This spring, Missouri University of Science and Technology will offer professional development for geoscientists and mining, geological, metallurgical and other engineers to comply with new ethics and regulatory standards set by the U.S. Securities & Exchange Commission's (SEC) updated mining property disclosure rules.

A conference, titled “Public Reporting of Exploration Results, Mineral Resources and Reserves,” will be held April 9-10 at the Millennium Student Center, located on the University of Missouri-St. Louis campus. Dr. Kwame Awuah-Offei, associate professor and interim director of mining engineering at Missouri S&T, will lead the event. 


This professional development opportunity is for mid- to senior-level engineers and geoscientists in roles such as chief engineer, resource manager, exploration manager or technical services manager/engineer, and those who will soon be in such roles.

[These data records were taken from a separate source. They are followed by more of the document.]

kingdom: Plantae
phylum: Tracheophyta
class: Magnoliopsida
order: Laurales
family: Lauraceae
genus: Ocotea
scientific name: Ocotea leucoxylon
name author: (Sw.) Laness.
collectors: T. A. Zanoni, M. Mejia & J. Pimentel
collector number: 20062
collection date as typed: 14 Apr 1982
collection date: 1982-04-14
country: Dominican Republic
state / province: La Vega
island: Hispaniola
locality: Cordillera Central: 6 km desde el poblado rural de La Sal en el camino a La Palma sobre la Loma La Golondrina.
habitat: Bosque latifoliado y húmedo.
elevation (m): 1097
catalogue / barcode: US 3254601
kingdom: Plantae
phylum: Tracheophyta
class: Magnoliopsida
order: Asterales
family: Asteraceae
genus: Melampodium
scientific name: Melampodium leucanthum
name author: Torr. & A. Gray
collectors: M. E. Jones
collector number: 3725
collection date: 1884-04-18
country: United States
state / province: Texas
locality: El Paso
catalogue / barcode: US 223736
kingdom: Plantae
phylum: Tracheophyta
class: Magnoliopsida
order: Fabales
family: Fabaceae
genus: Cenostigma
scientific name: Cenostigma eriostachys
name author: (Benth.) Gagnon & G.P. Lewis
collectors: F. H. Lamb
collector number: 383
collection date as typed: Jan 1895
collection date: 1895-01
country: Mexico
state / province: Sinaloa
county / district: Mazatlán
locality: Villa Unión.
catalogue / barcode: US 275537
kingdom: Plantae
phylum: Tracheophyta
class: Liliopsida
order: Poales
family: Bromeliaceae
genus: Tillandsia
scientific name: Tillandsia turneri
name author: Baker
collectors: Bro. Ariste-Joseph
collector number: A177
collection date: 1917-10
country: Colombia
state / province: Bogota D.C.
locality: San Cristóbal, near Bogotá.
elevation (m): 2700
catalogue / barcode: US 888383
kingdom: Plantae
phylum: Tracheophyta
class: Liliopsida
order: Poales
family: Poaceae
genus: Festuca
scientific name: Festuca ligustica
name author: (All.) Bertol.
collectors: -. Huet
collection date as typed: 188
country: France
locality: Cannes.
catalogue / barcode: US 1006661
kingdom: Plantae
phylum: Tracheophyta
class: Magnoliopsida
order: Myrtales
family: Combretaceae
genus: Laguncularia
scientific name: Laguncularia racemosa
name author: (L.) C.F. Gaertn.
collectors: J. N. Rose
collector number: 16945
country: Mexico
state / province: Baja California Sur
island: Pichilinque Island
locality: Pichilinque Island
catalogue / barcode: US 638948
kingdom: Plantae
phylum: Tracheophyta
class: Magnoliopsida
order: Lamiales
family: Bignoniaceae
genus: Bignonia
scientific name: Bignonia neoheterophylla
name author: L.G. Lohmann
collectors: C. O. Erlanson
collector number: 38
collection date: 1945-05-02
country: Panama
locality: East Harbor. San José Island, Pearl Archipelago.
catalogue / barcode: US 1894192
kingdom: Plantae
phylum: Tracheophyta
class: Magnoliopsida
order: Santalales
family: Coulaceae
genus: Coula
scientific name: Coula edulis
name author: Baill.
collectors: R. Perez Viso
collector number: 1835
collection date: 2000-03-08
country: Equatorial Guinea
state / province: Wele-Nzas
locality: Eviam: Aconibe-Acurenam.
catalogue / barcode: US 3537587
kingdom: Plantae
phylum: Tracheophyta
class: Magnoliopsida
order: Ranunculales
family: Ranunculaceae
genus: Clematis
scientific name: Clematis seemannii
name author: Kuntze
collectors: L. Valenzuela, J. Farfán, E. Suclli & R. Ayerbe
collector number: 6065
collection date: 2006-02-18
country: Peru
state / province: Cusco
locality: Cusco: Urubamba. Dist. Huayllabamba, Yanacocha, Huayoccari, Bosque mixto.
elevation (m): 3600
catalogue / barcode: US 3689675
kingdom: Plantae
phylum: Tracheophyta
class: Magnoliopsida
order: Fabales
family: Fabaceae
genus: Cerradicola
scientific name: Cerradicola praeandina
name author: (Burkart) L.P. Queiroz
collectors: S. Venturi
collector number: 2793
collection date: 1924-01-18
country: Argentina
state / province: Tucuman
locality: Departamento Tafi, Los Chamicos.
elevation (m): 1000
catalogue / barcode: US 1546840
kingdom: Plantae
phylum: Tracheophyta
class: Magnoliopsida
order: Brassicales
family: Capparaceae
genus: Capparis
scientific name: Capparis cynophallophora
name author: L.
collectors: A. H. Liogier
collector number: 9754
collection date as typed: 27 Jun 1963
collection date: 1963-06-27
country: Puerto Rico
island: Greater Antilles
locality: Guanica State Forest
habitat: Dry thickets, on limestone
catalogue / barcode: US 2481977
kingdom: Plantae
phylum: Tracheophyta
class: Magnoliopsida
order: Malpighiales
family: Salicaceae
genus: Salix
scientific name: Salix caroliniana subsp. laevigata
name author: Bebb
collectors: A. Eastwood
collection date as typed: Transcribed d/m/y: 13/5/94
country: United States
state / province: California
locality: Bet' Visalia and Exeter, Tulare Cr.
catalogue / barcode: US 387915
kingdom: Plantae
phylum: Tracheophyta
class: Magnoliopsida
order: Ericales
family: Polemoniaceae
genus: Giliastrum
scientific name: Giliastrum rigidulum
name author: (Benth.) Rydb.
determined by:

“This course work is designed to help professionals comply with industry standards, particularly the SEC’s Regulation S-K subpart 1300,” says Awuah-Offei. “At the end of the course, participants will be able to report exploration results, mineral resources and mineral reserves per the new SEC standards.” 


Awuah-Offei recently worked with the SEC from early February 2015 to mid-August 2016 to craft guidelines on disclosures on mine property and payments by publicly traded mining companies. The past mining property disclosure rules had been in place for 30 years, and the new ones — designed to bring the United States more in line with international standards — should last at least that long, according to Awuah-Offei. 


Simplified, the new rules state that a company must disclose all of the payments it makes “to further the commercial development” of minerals, oil and gas. These include taxes, royalties, licenses and bonuses, among many others. The rule also allows a company to aggregate projects as long as they work toward a common end.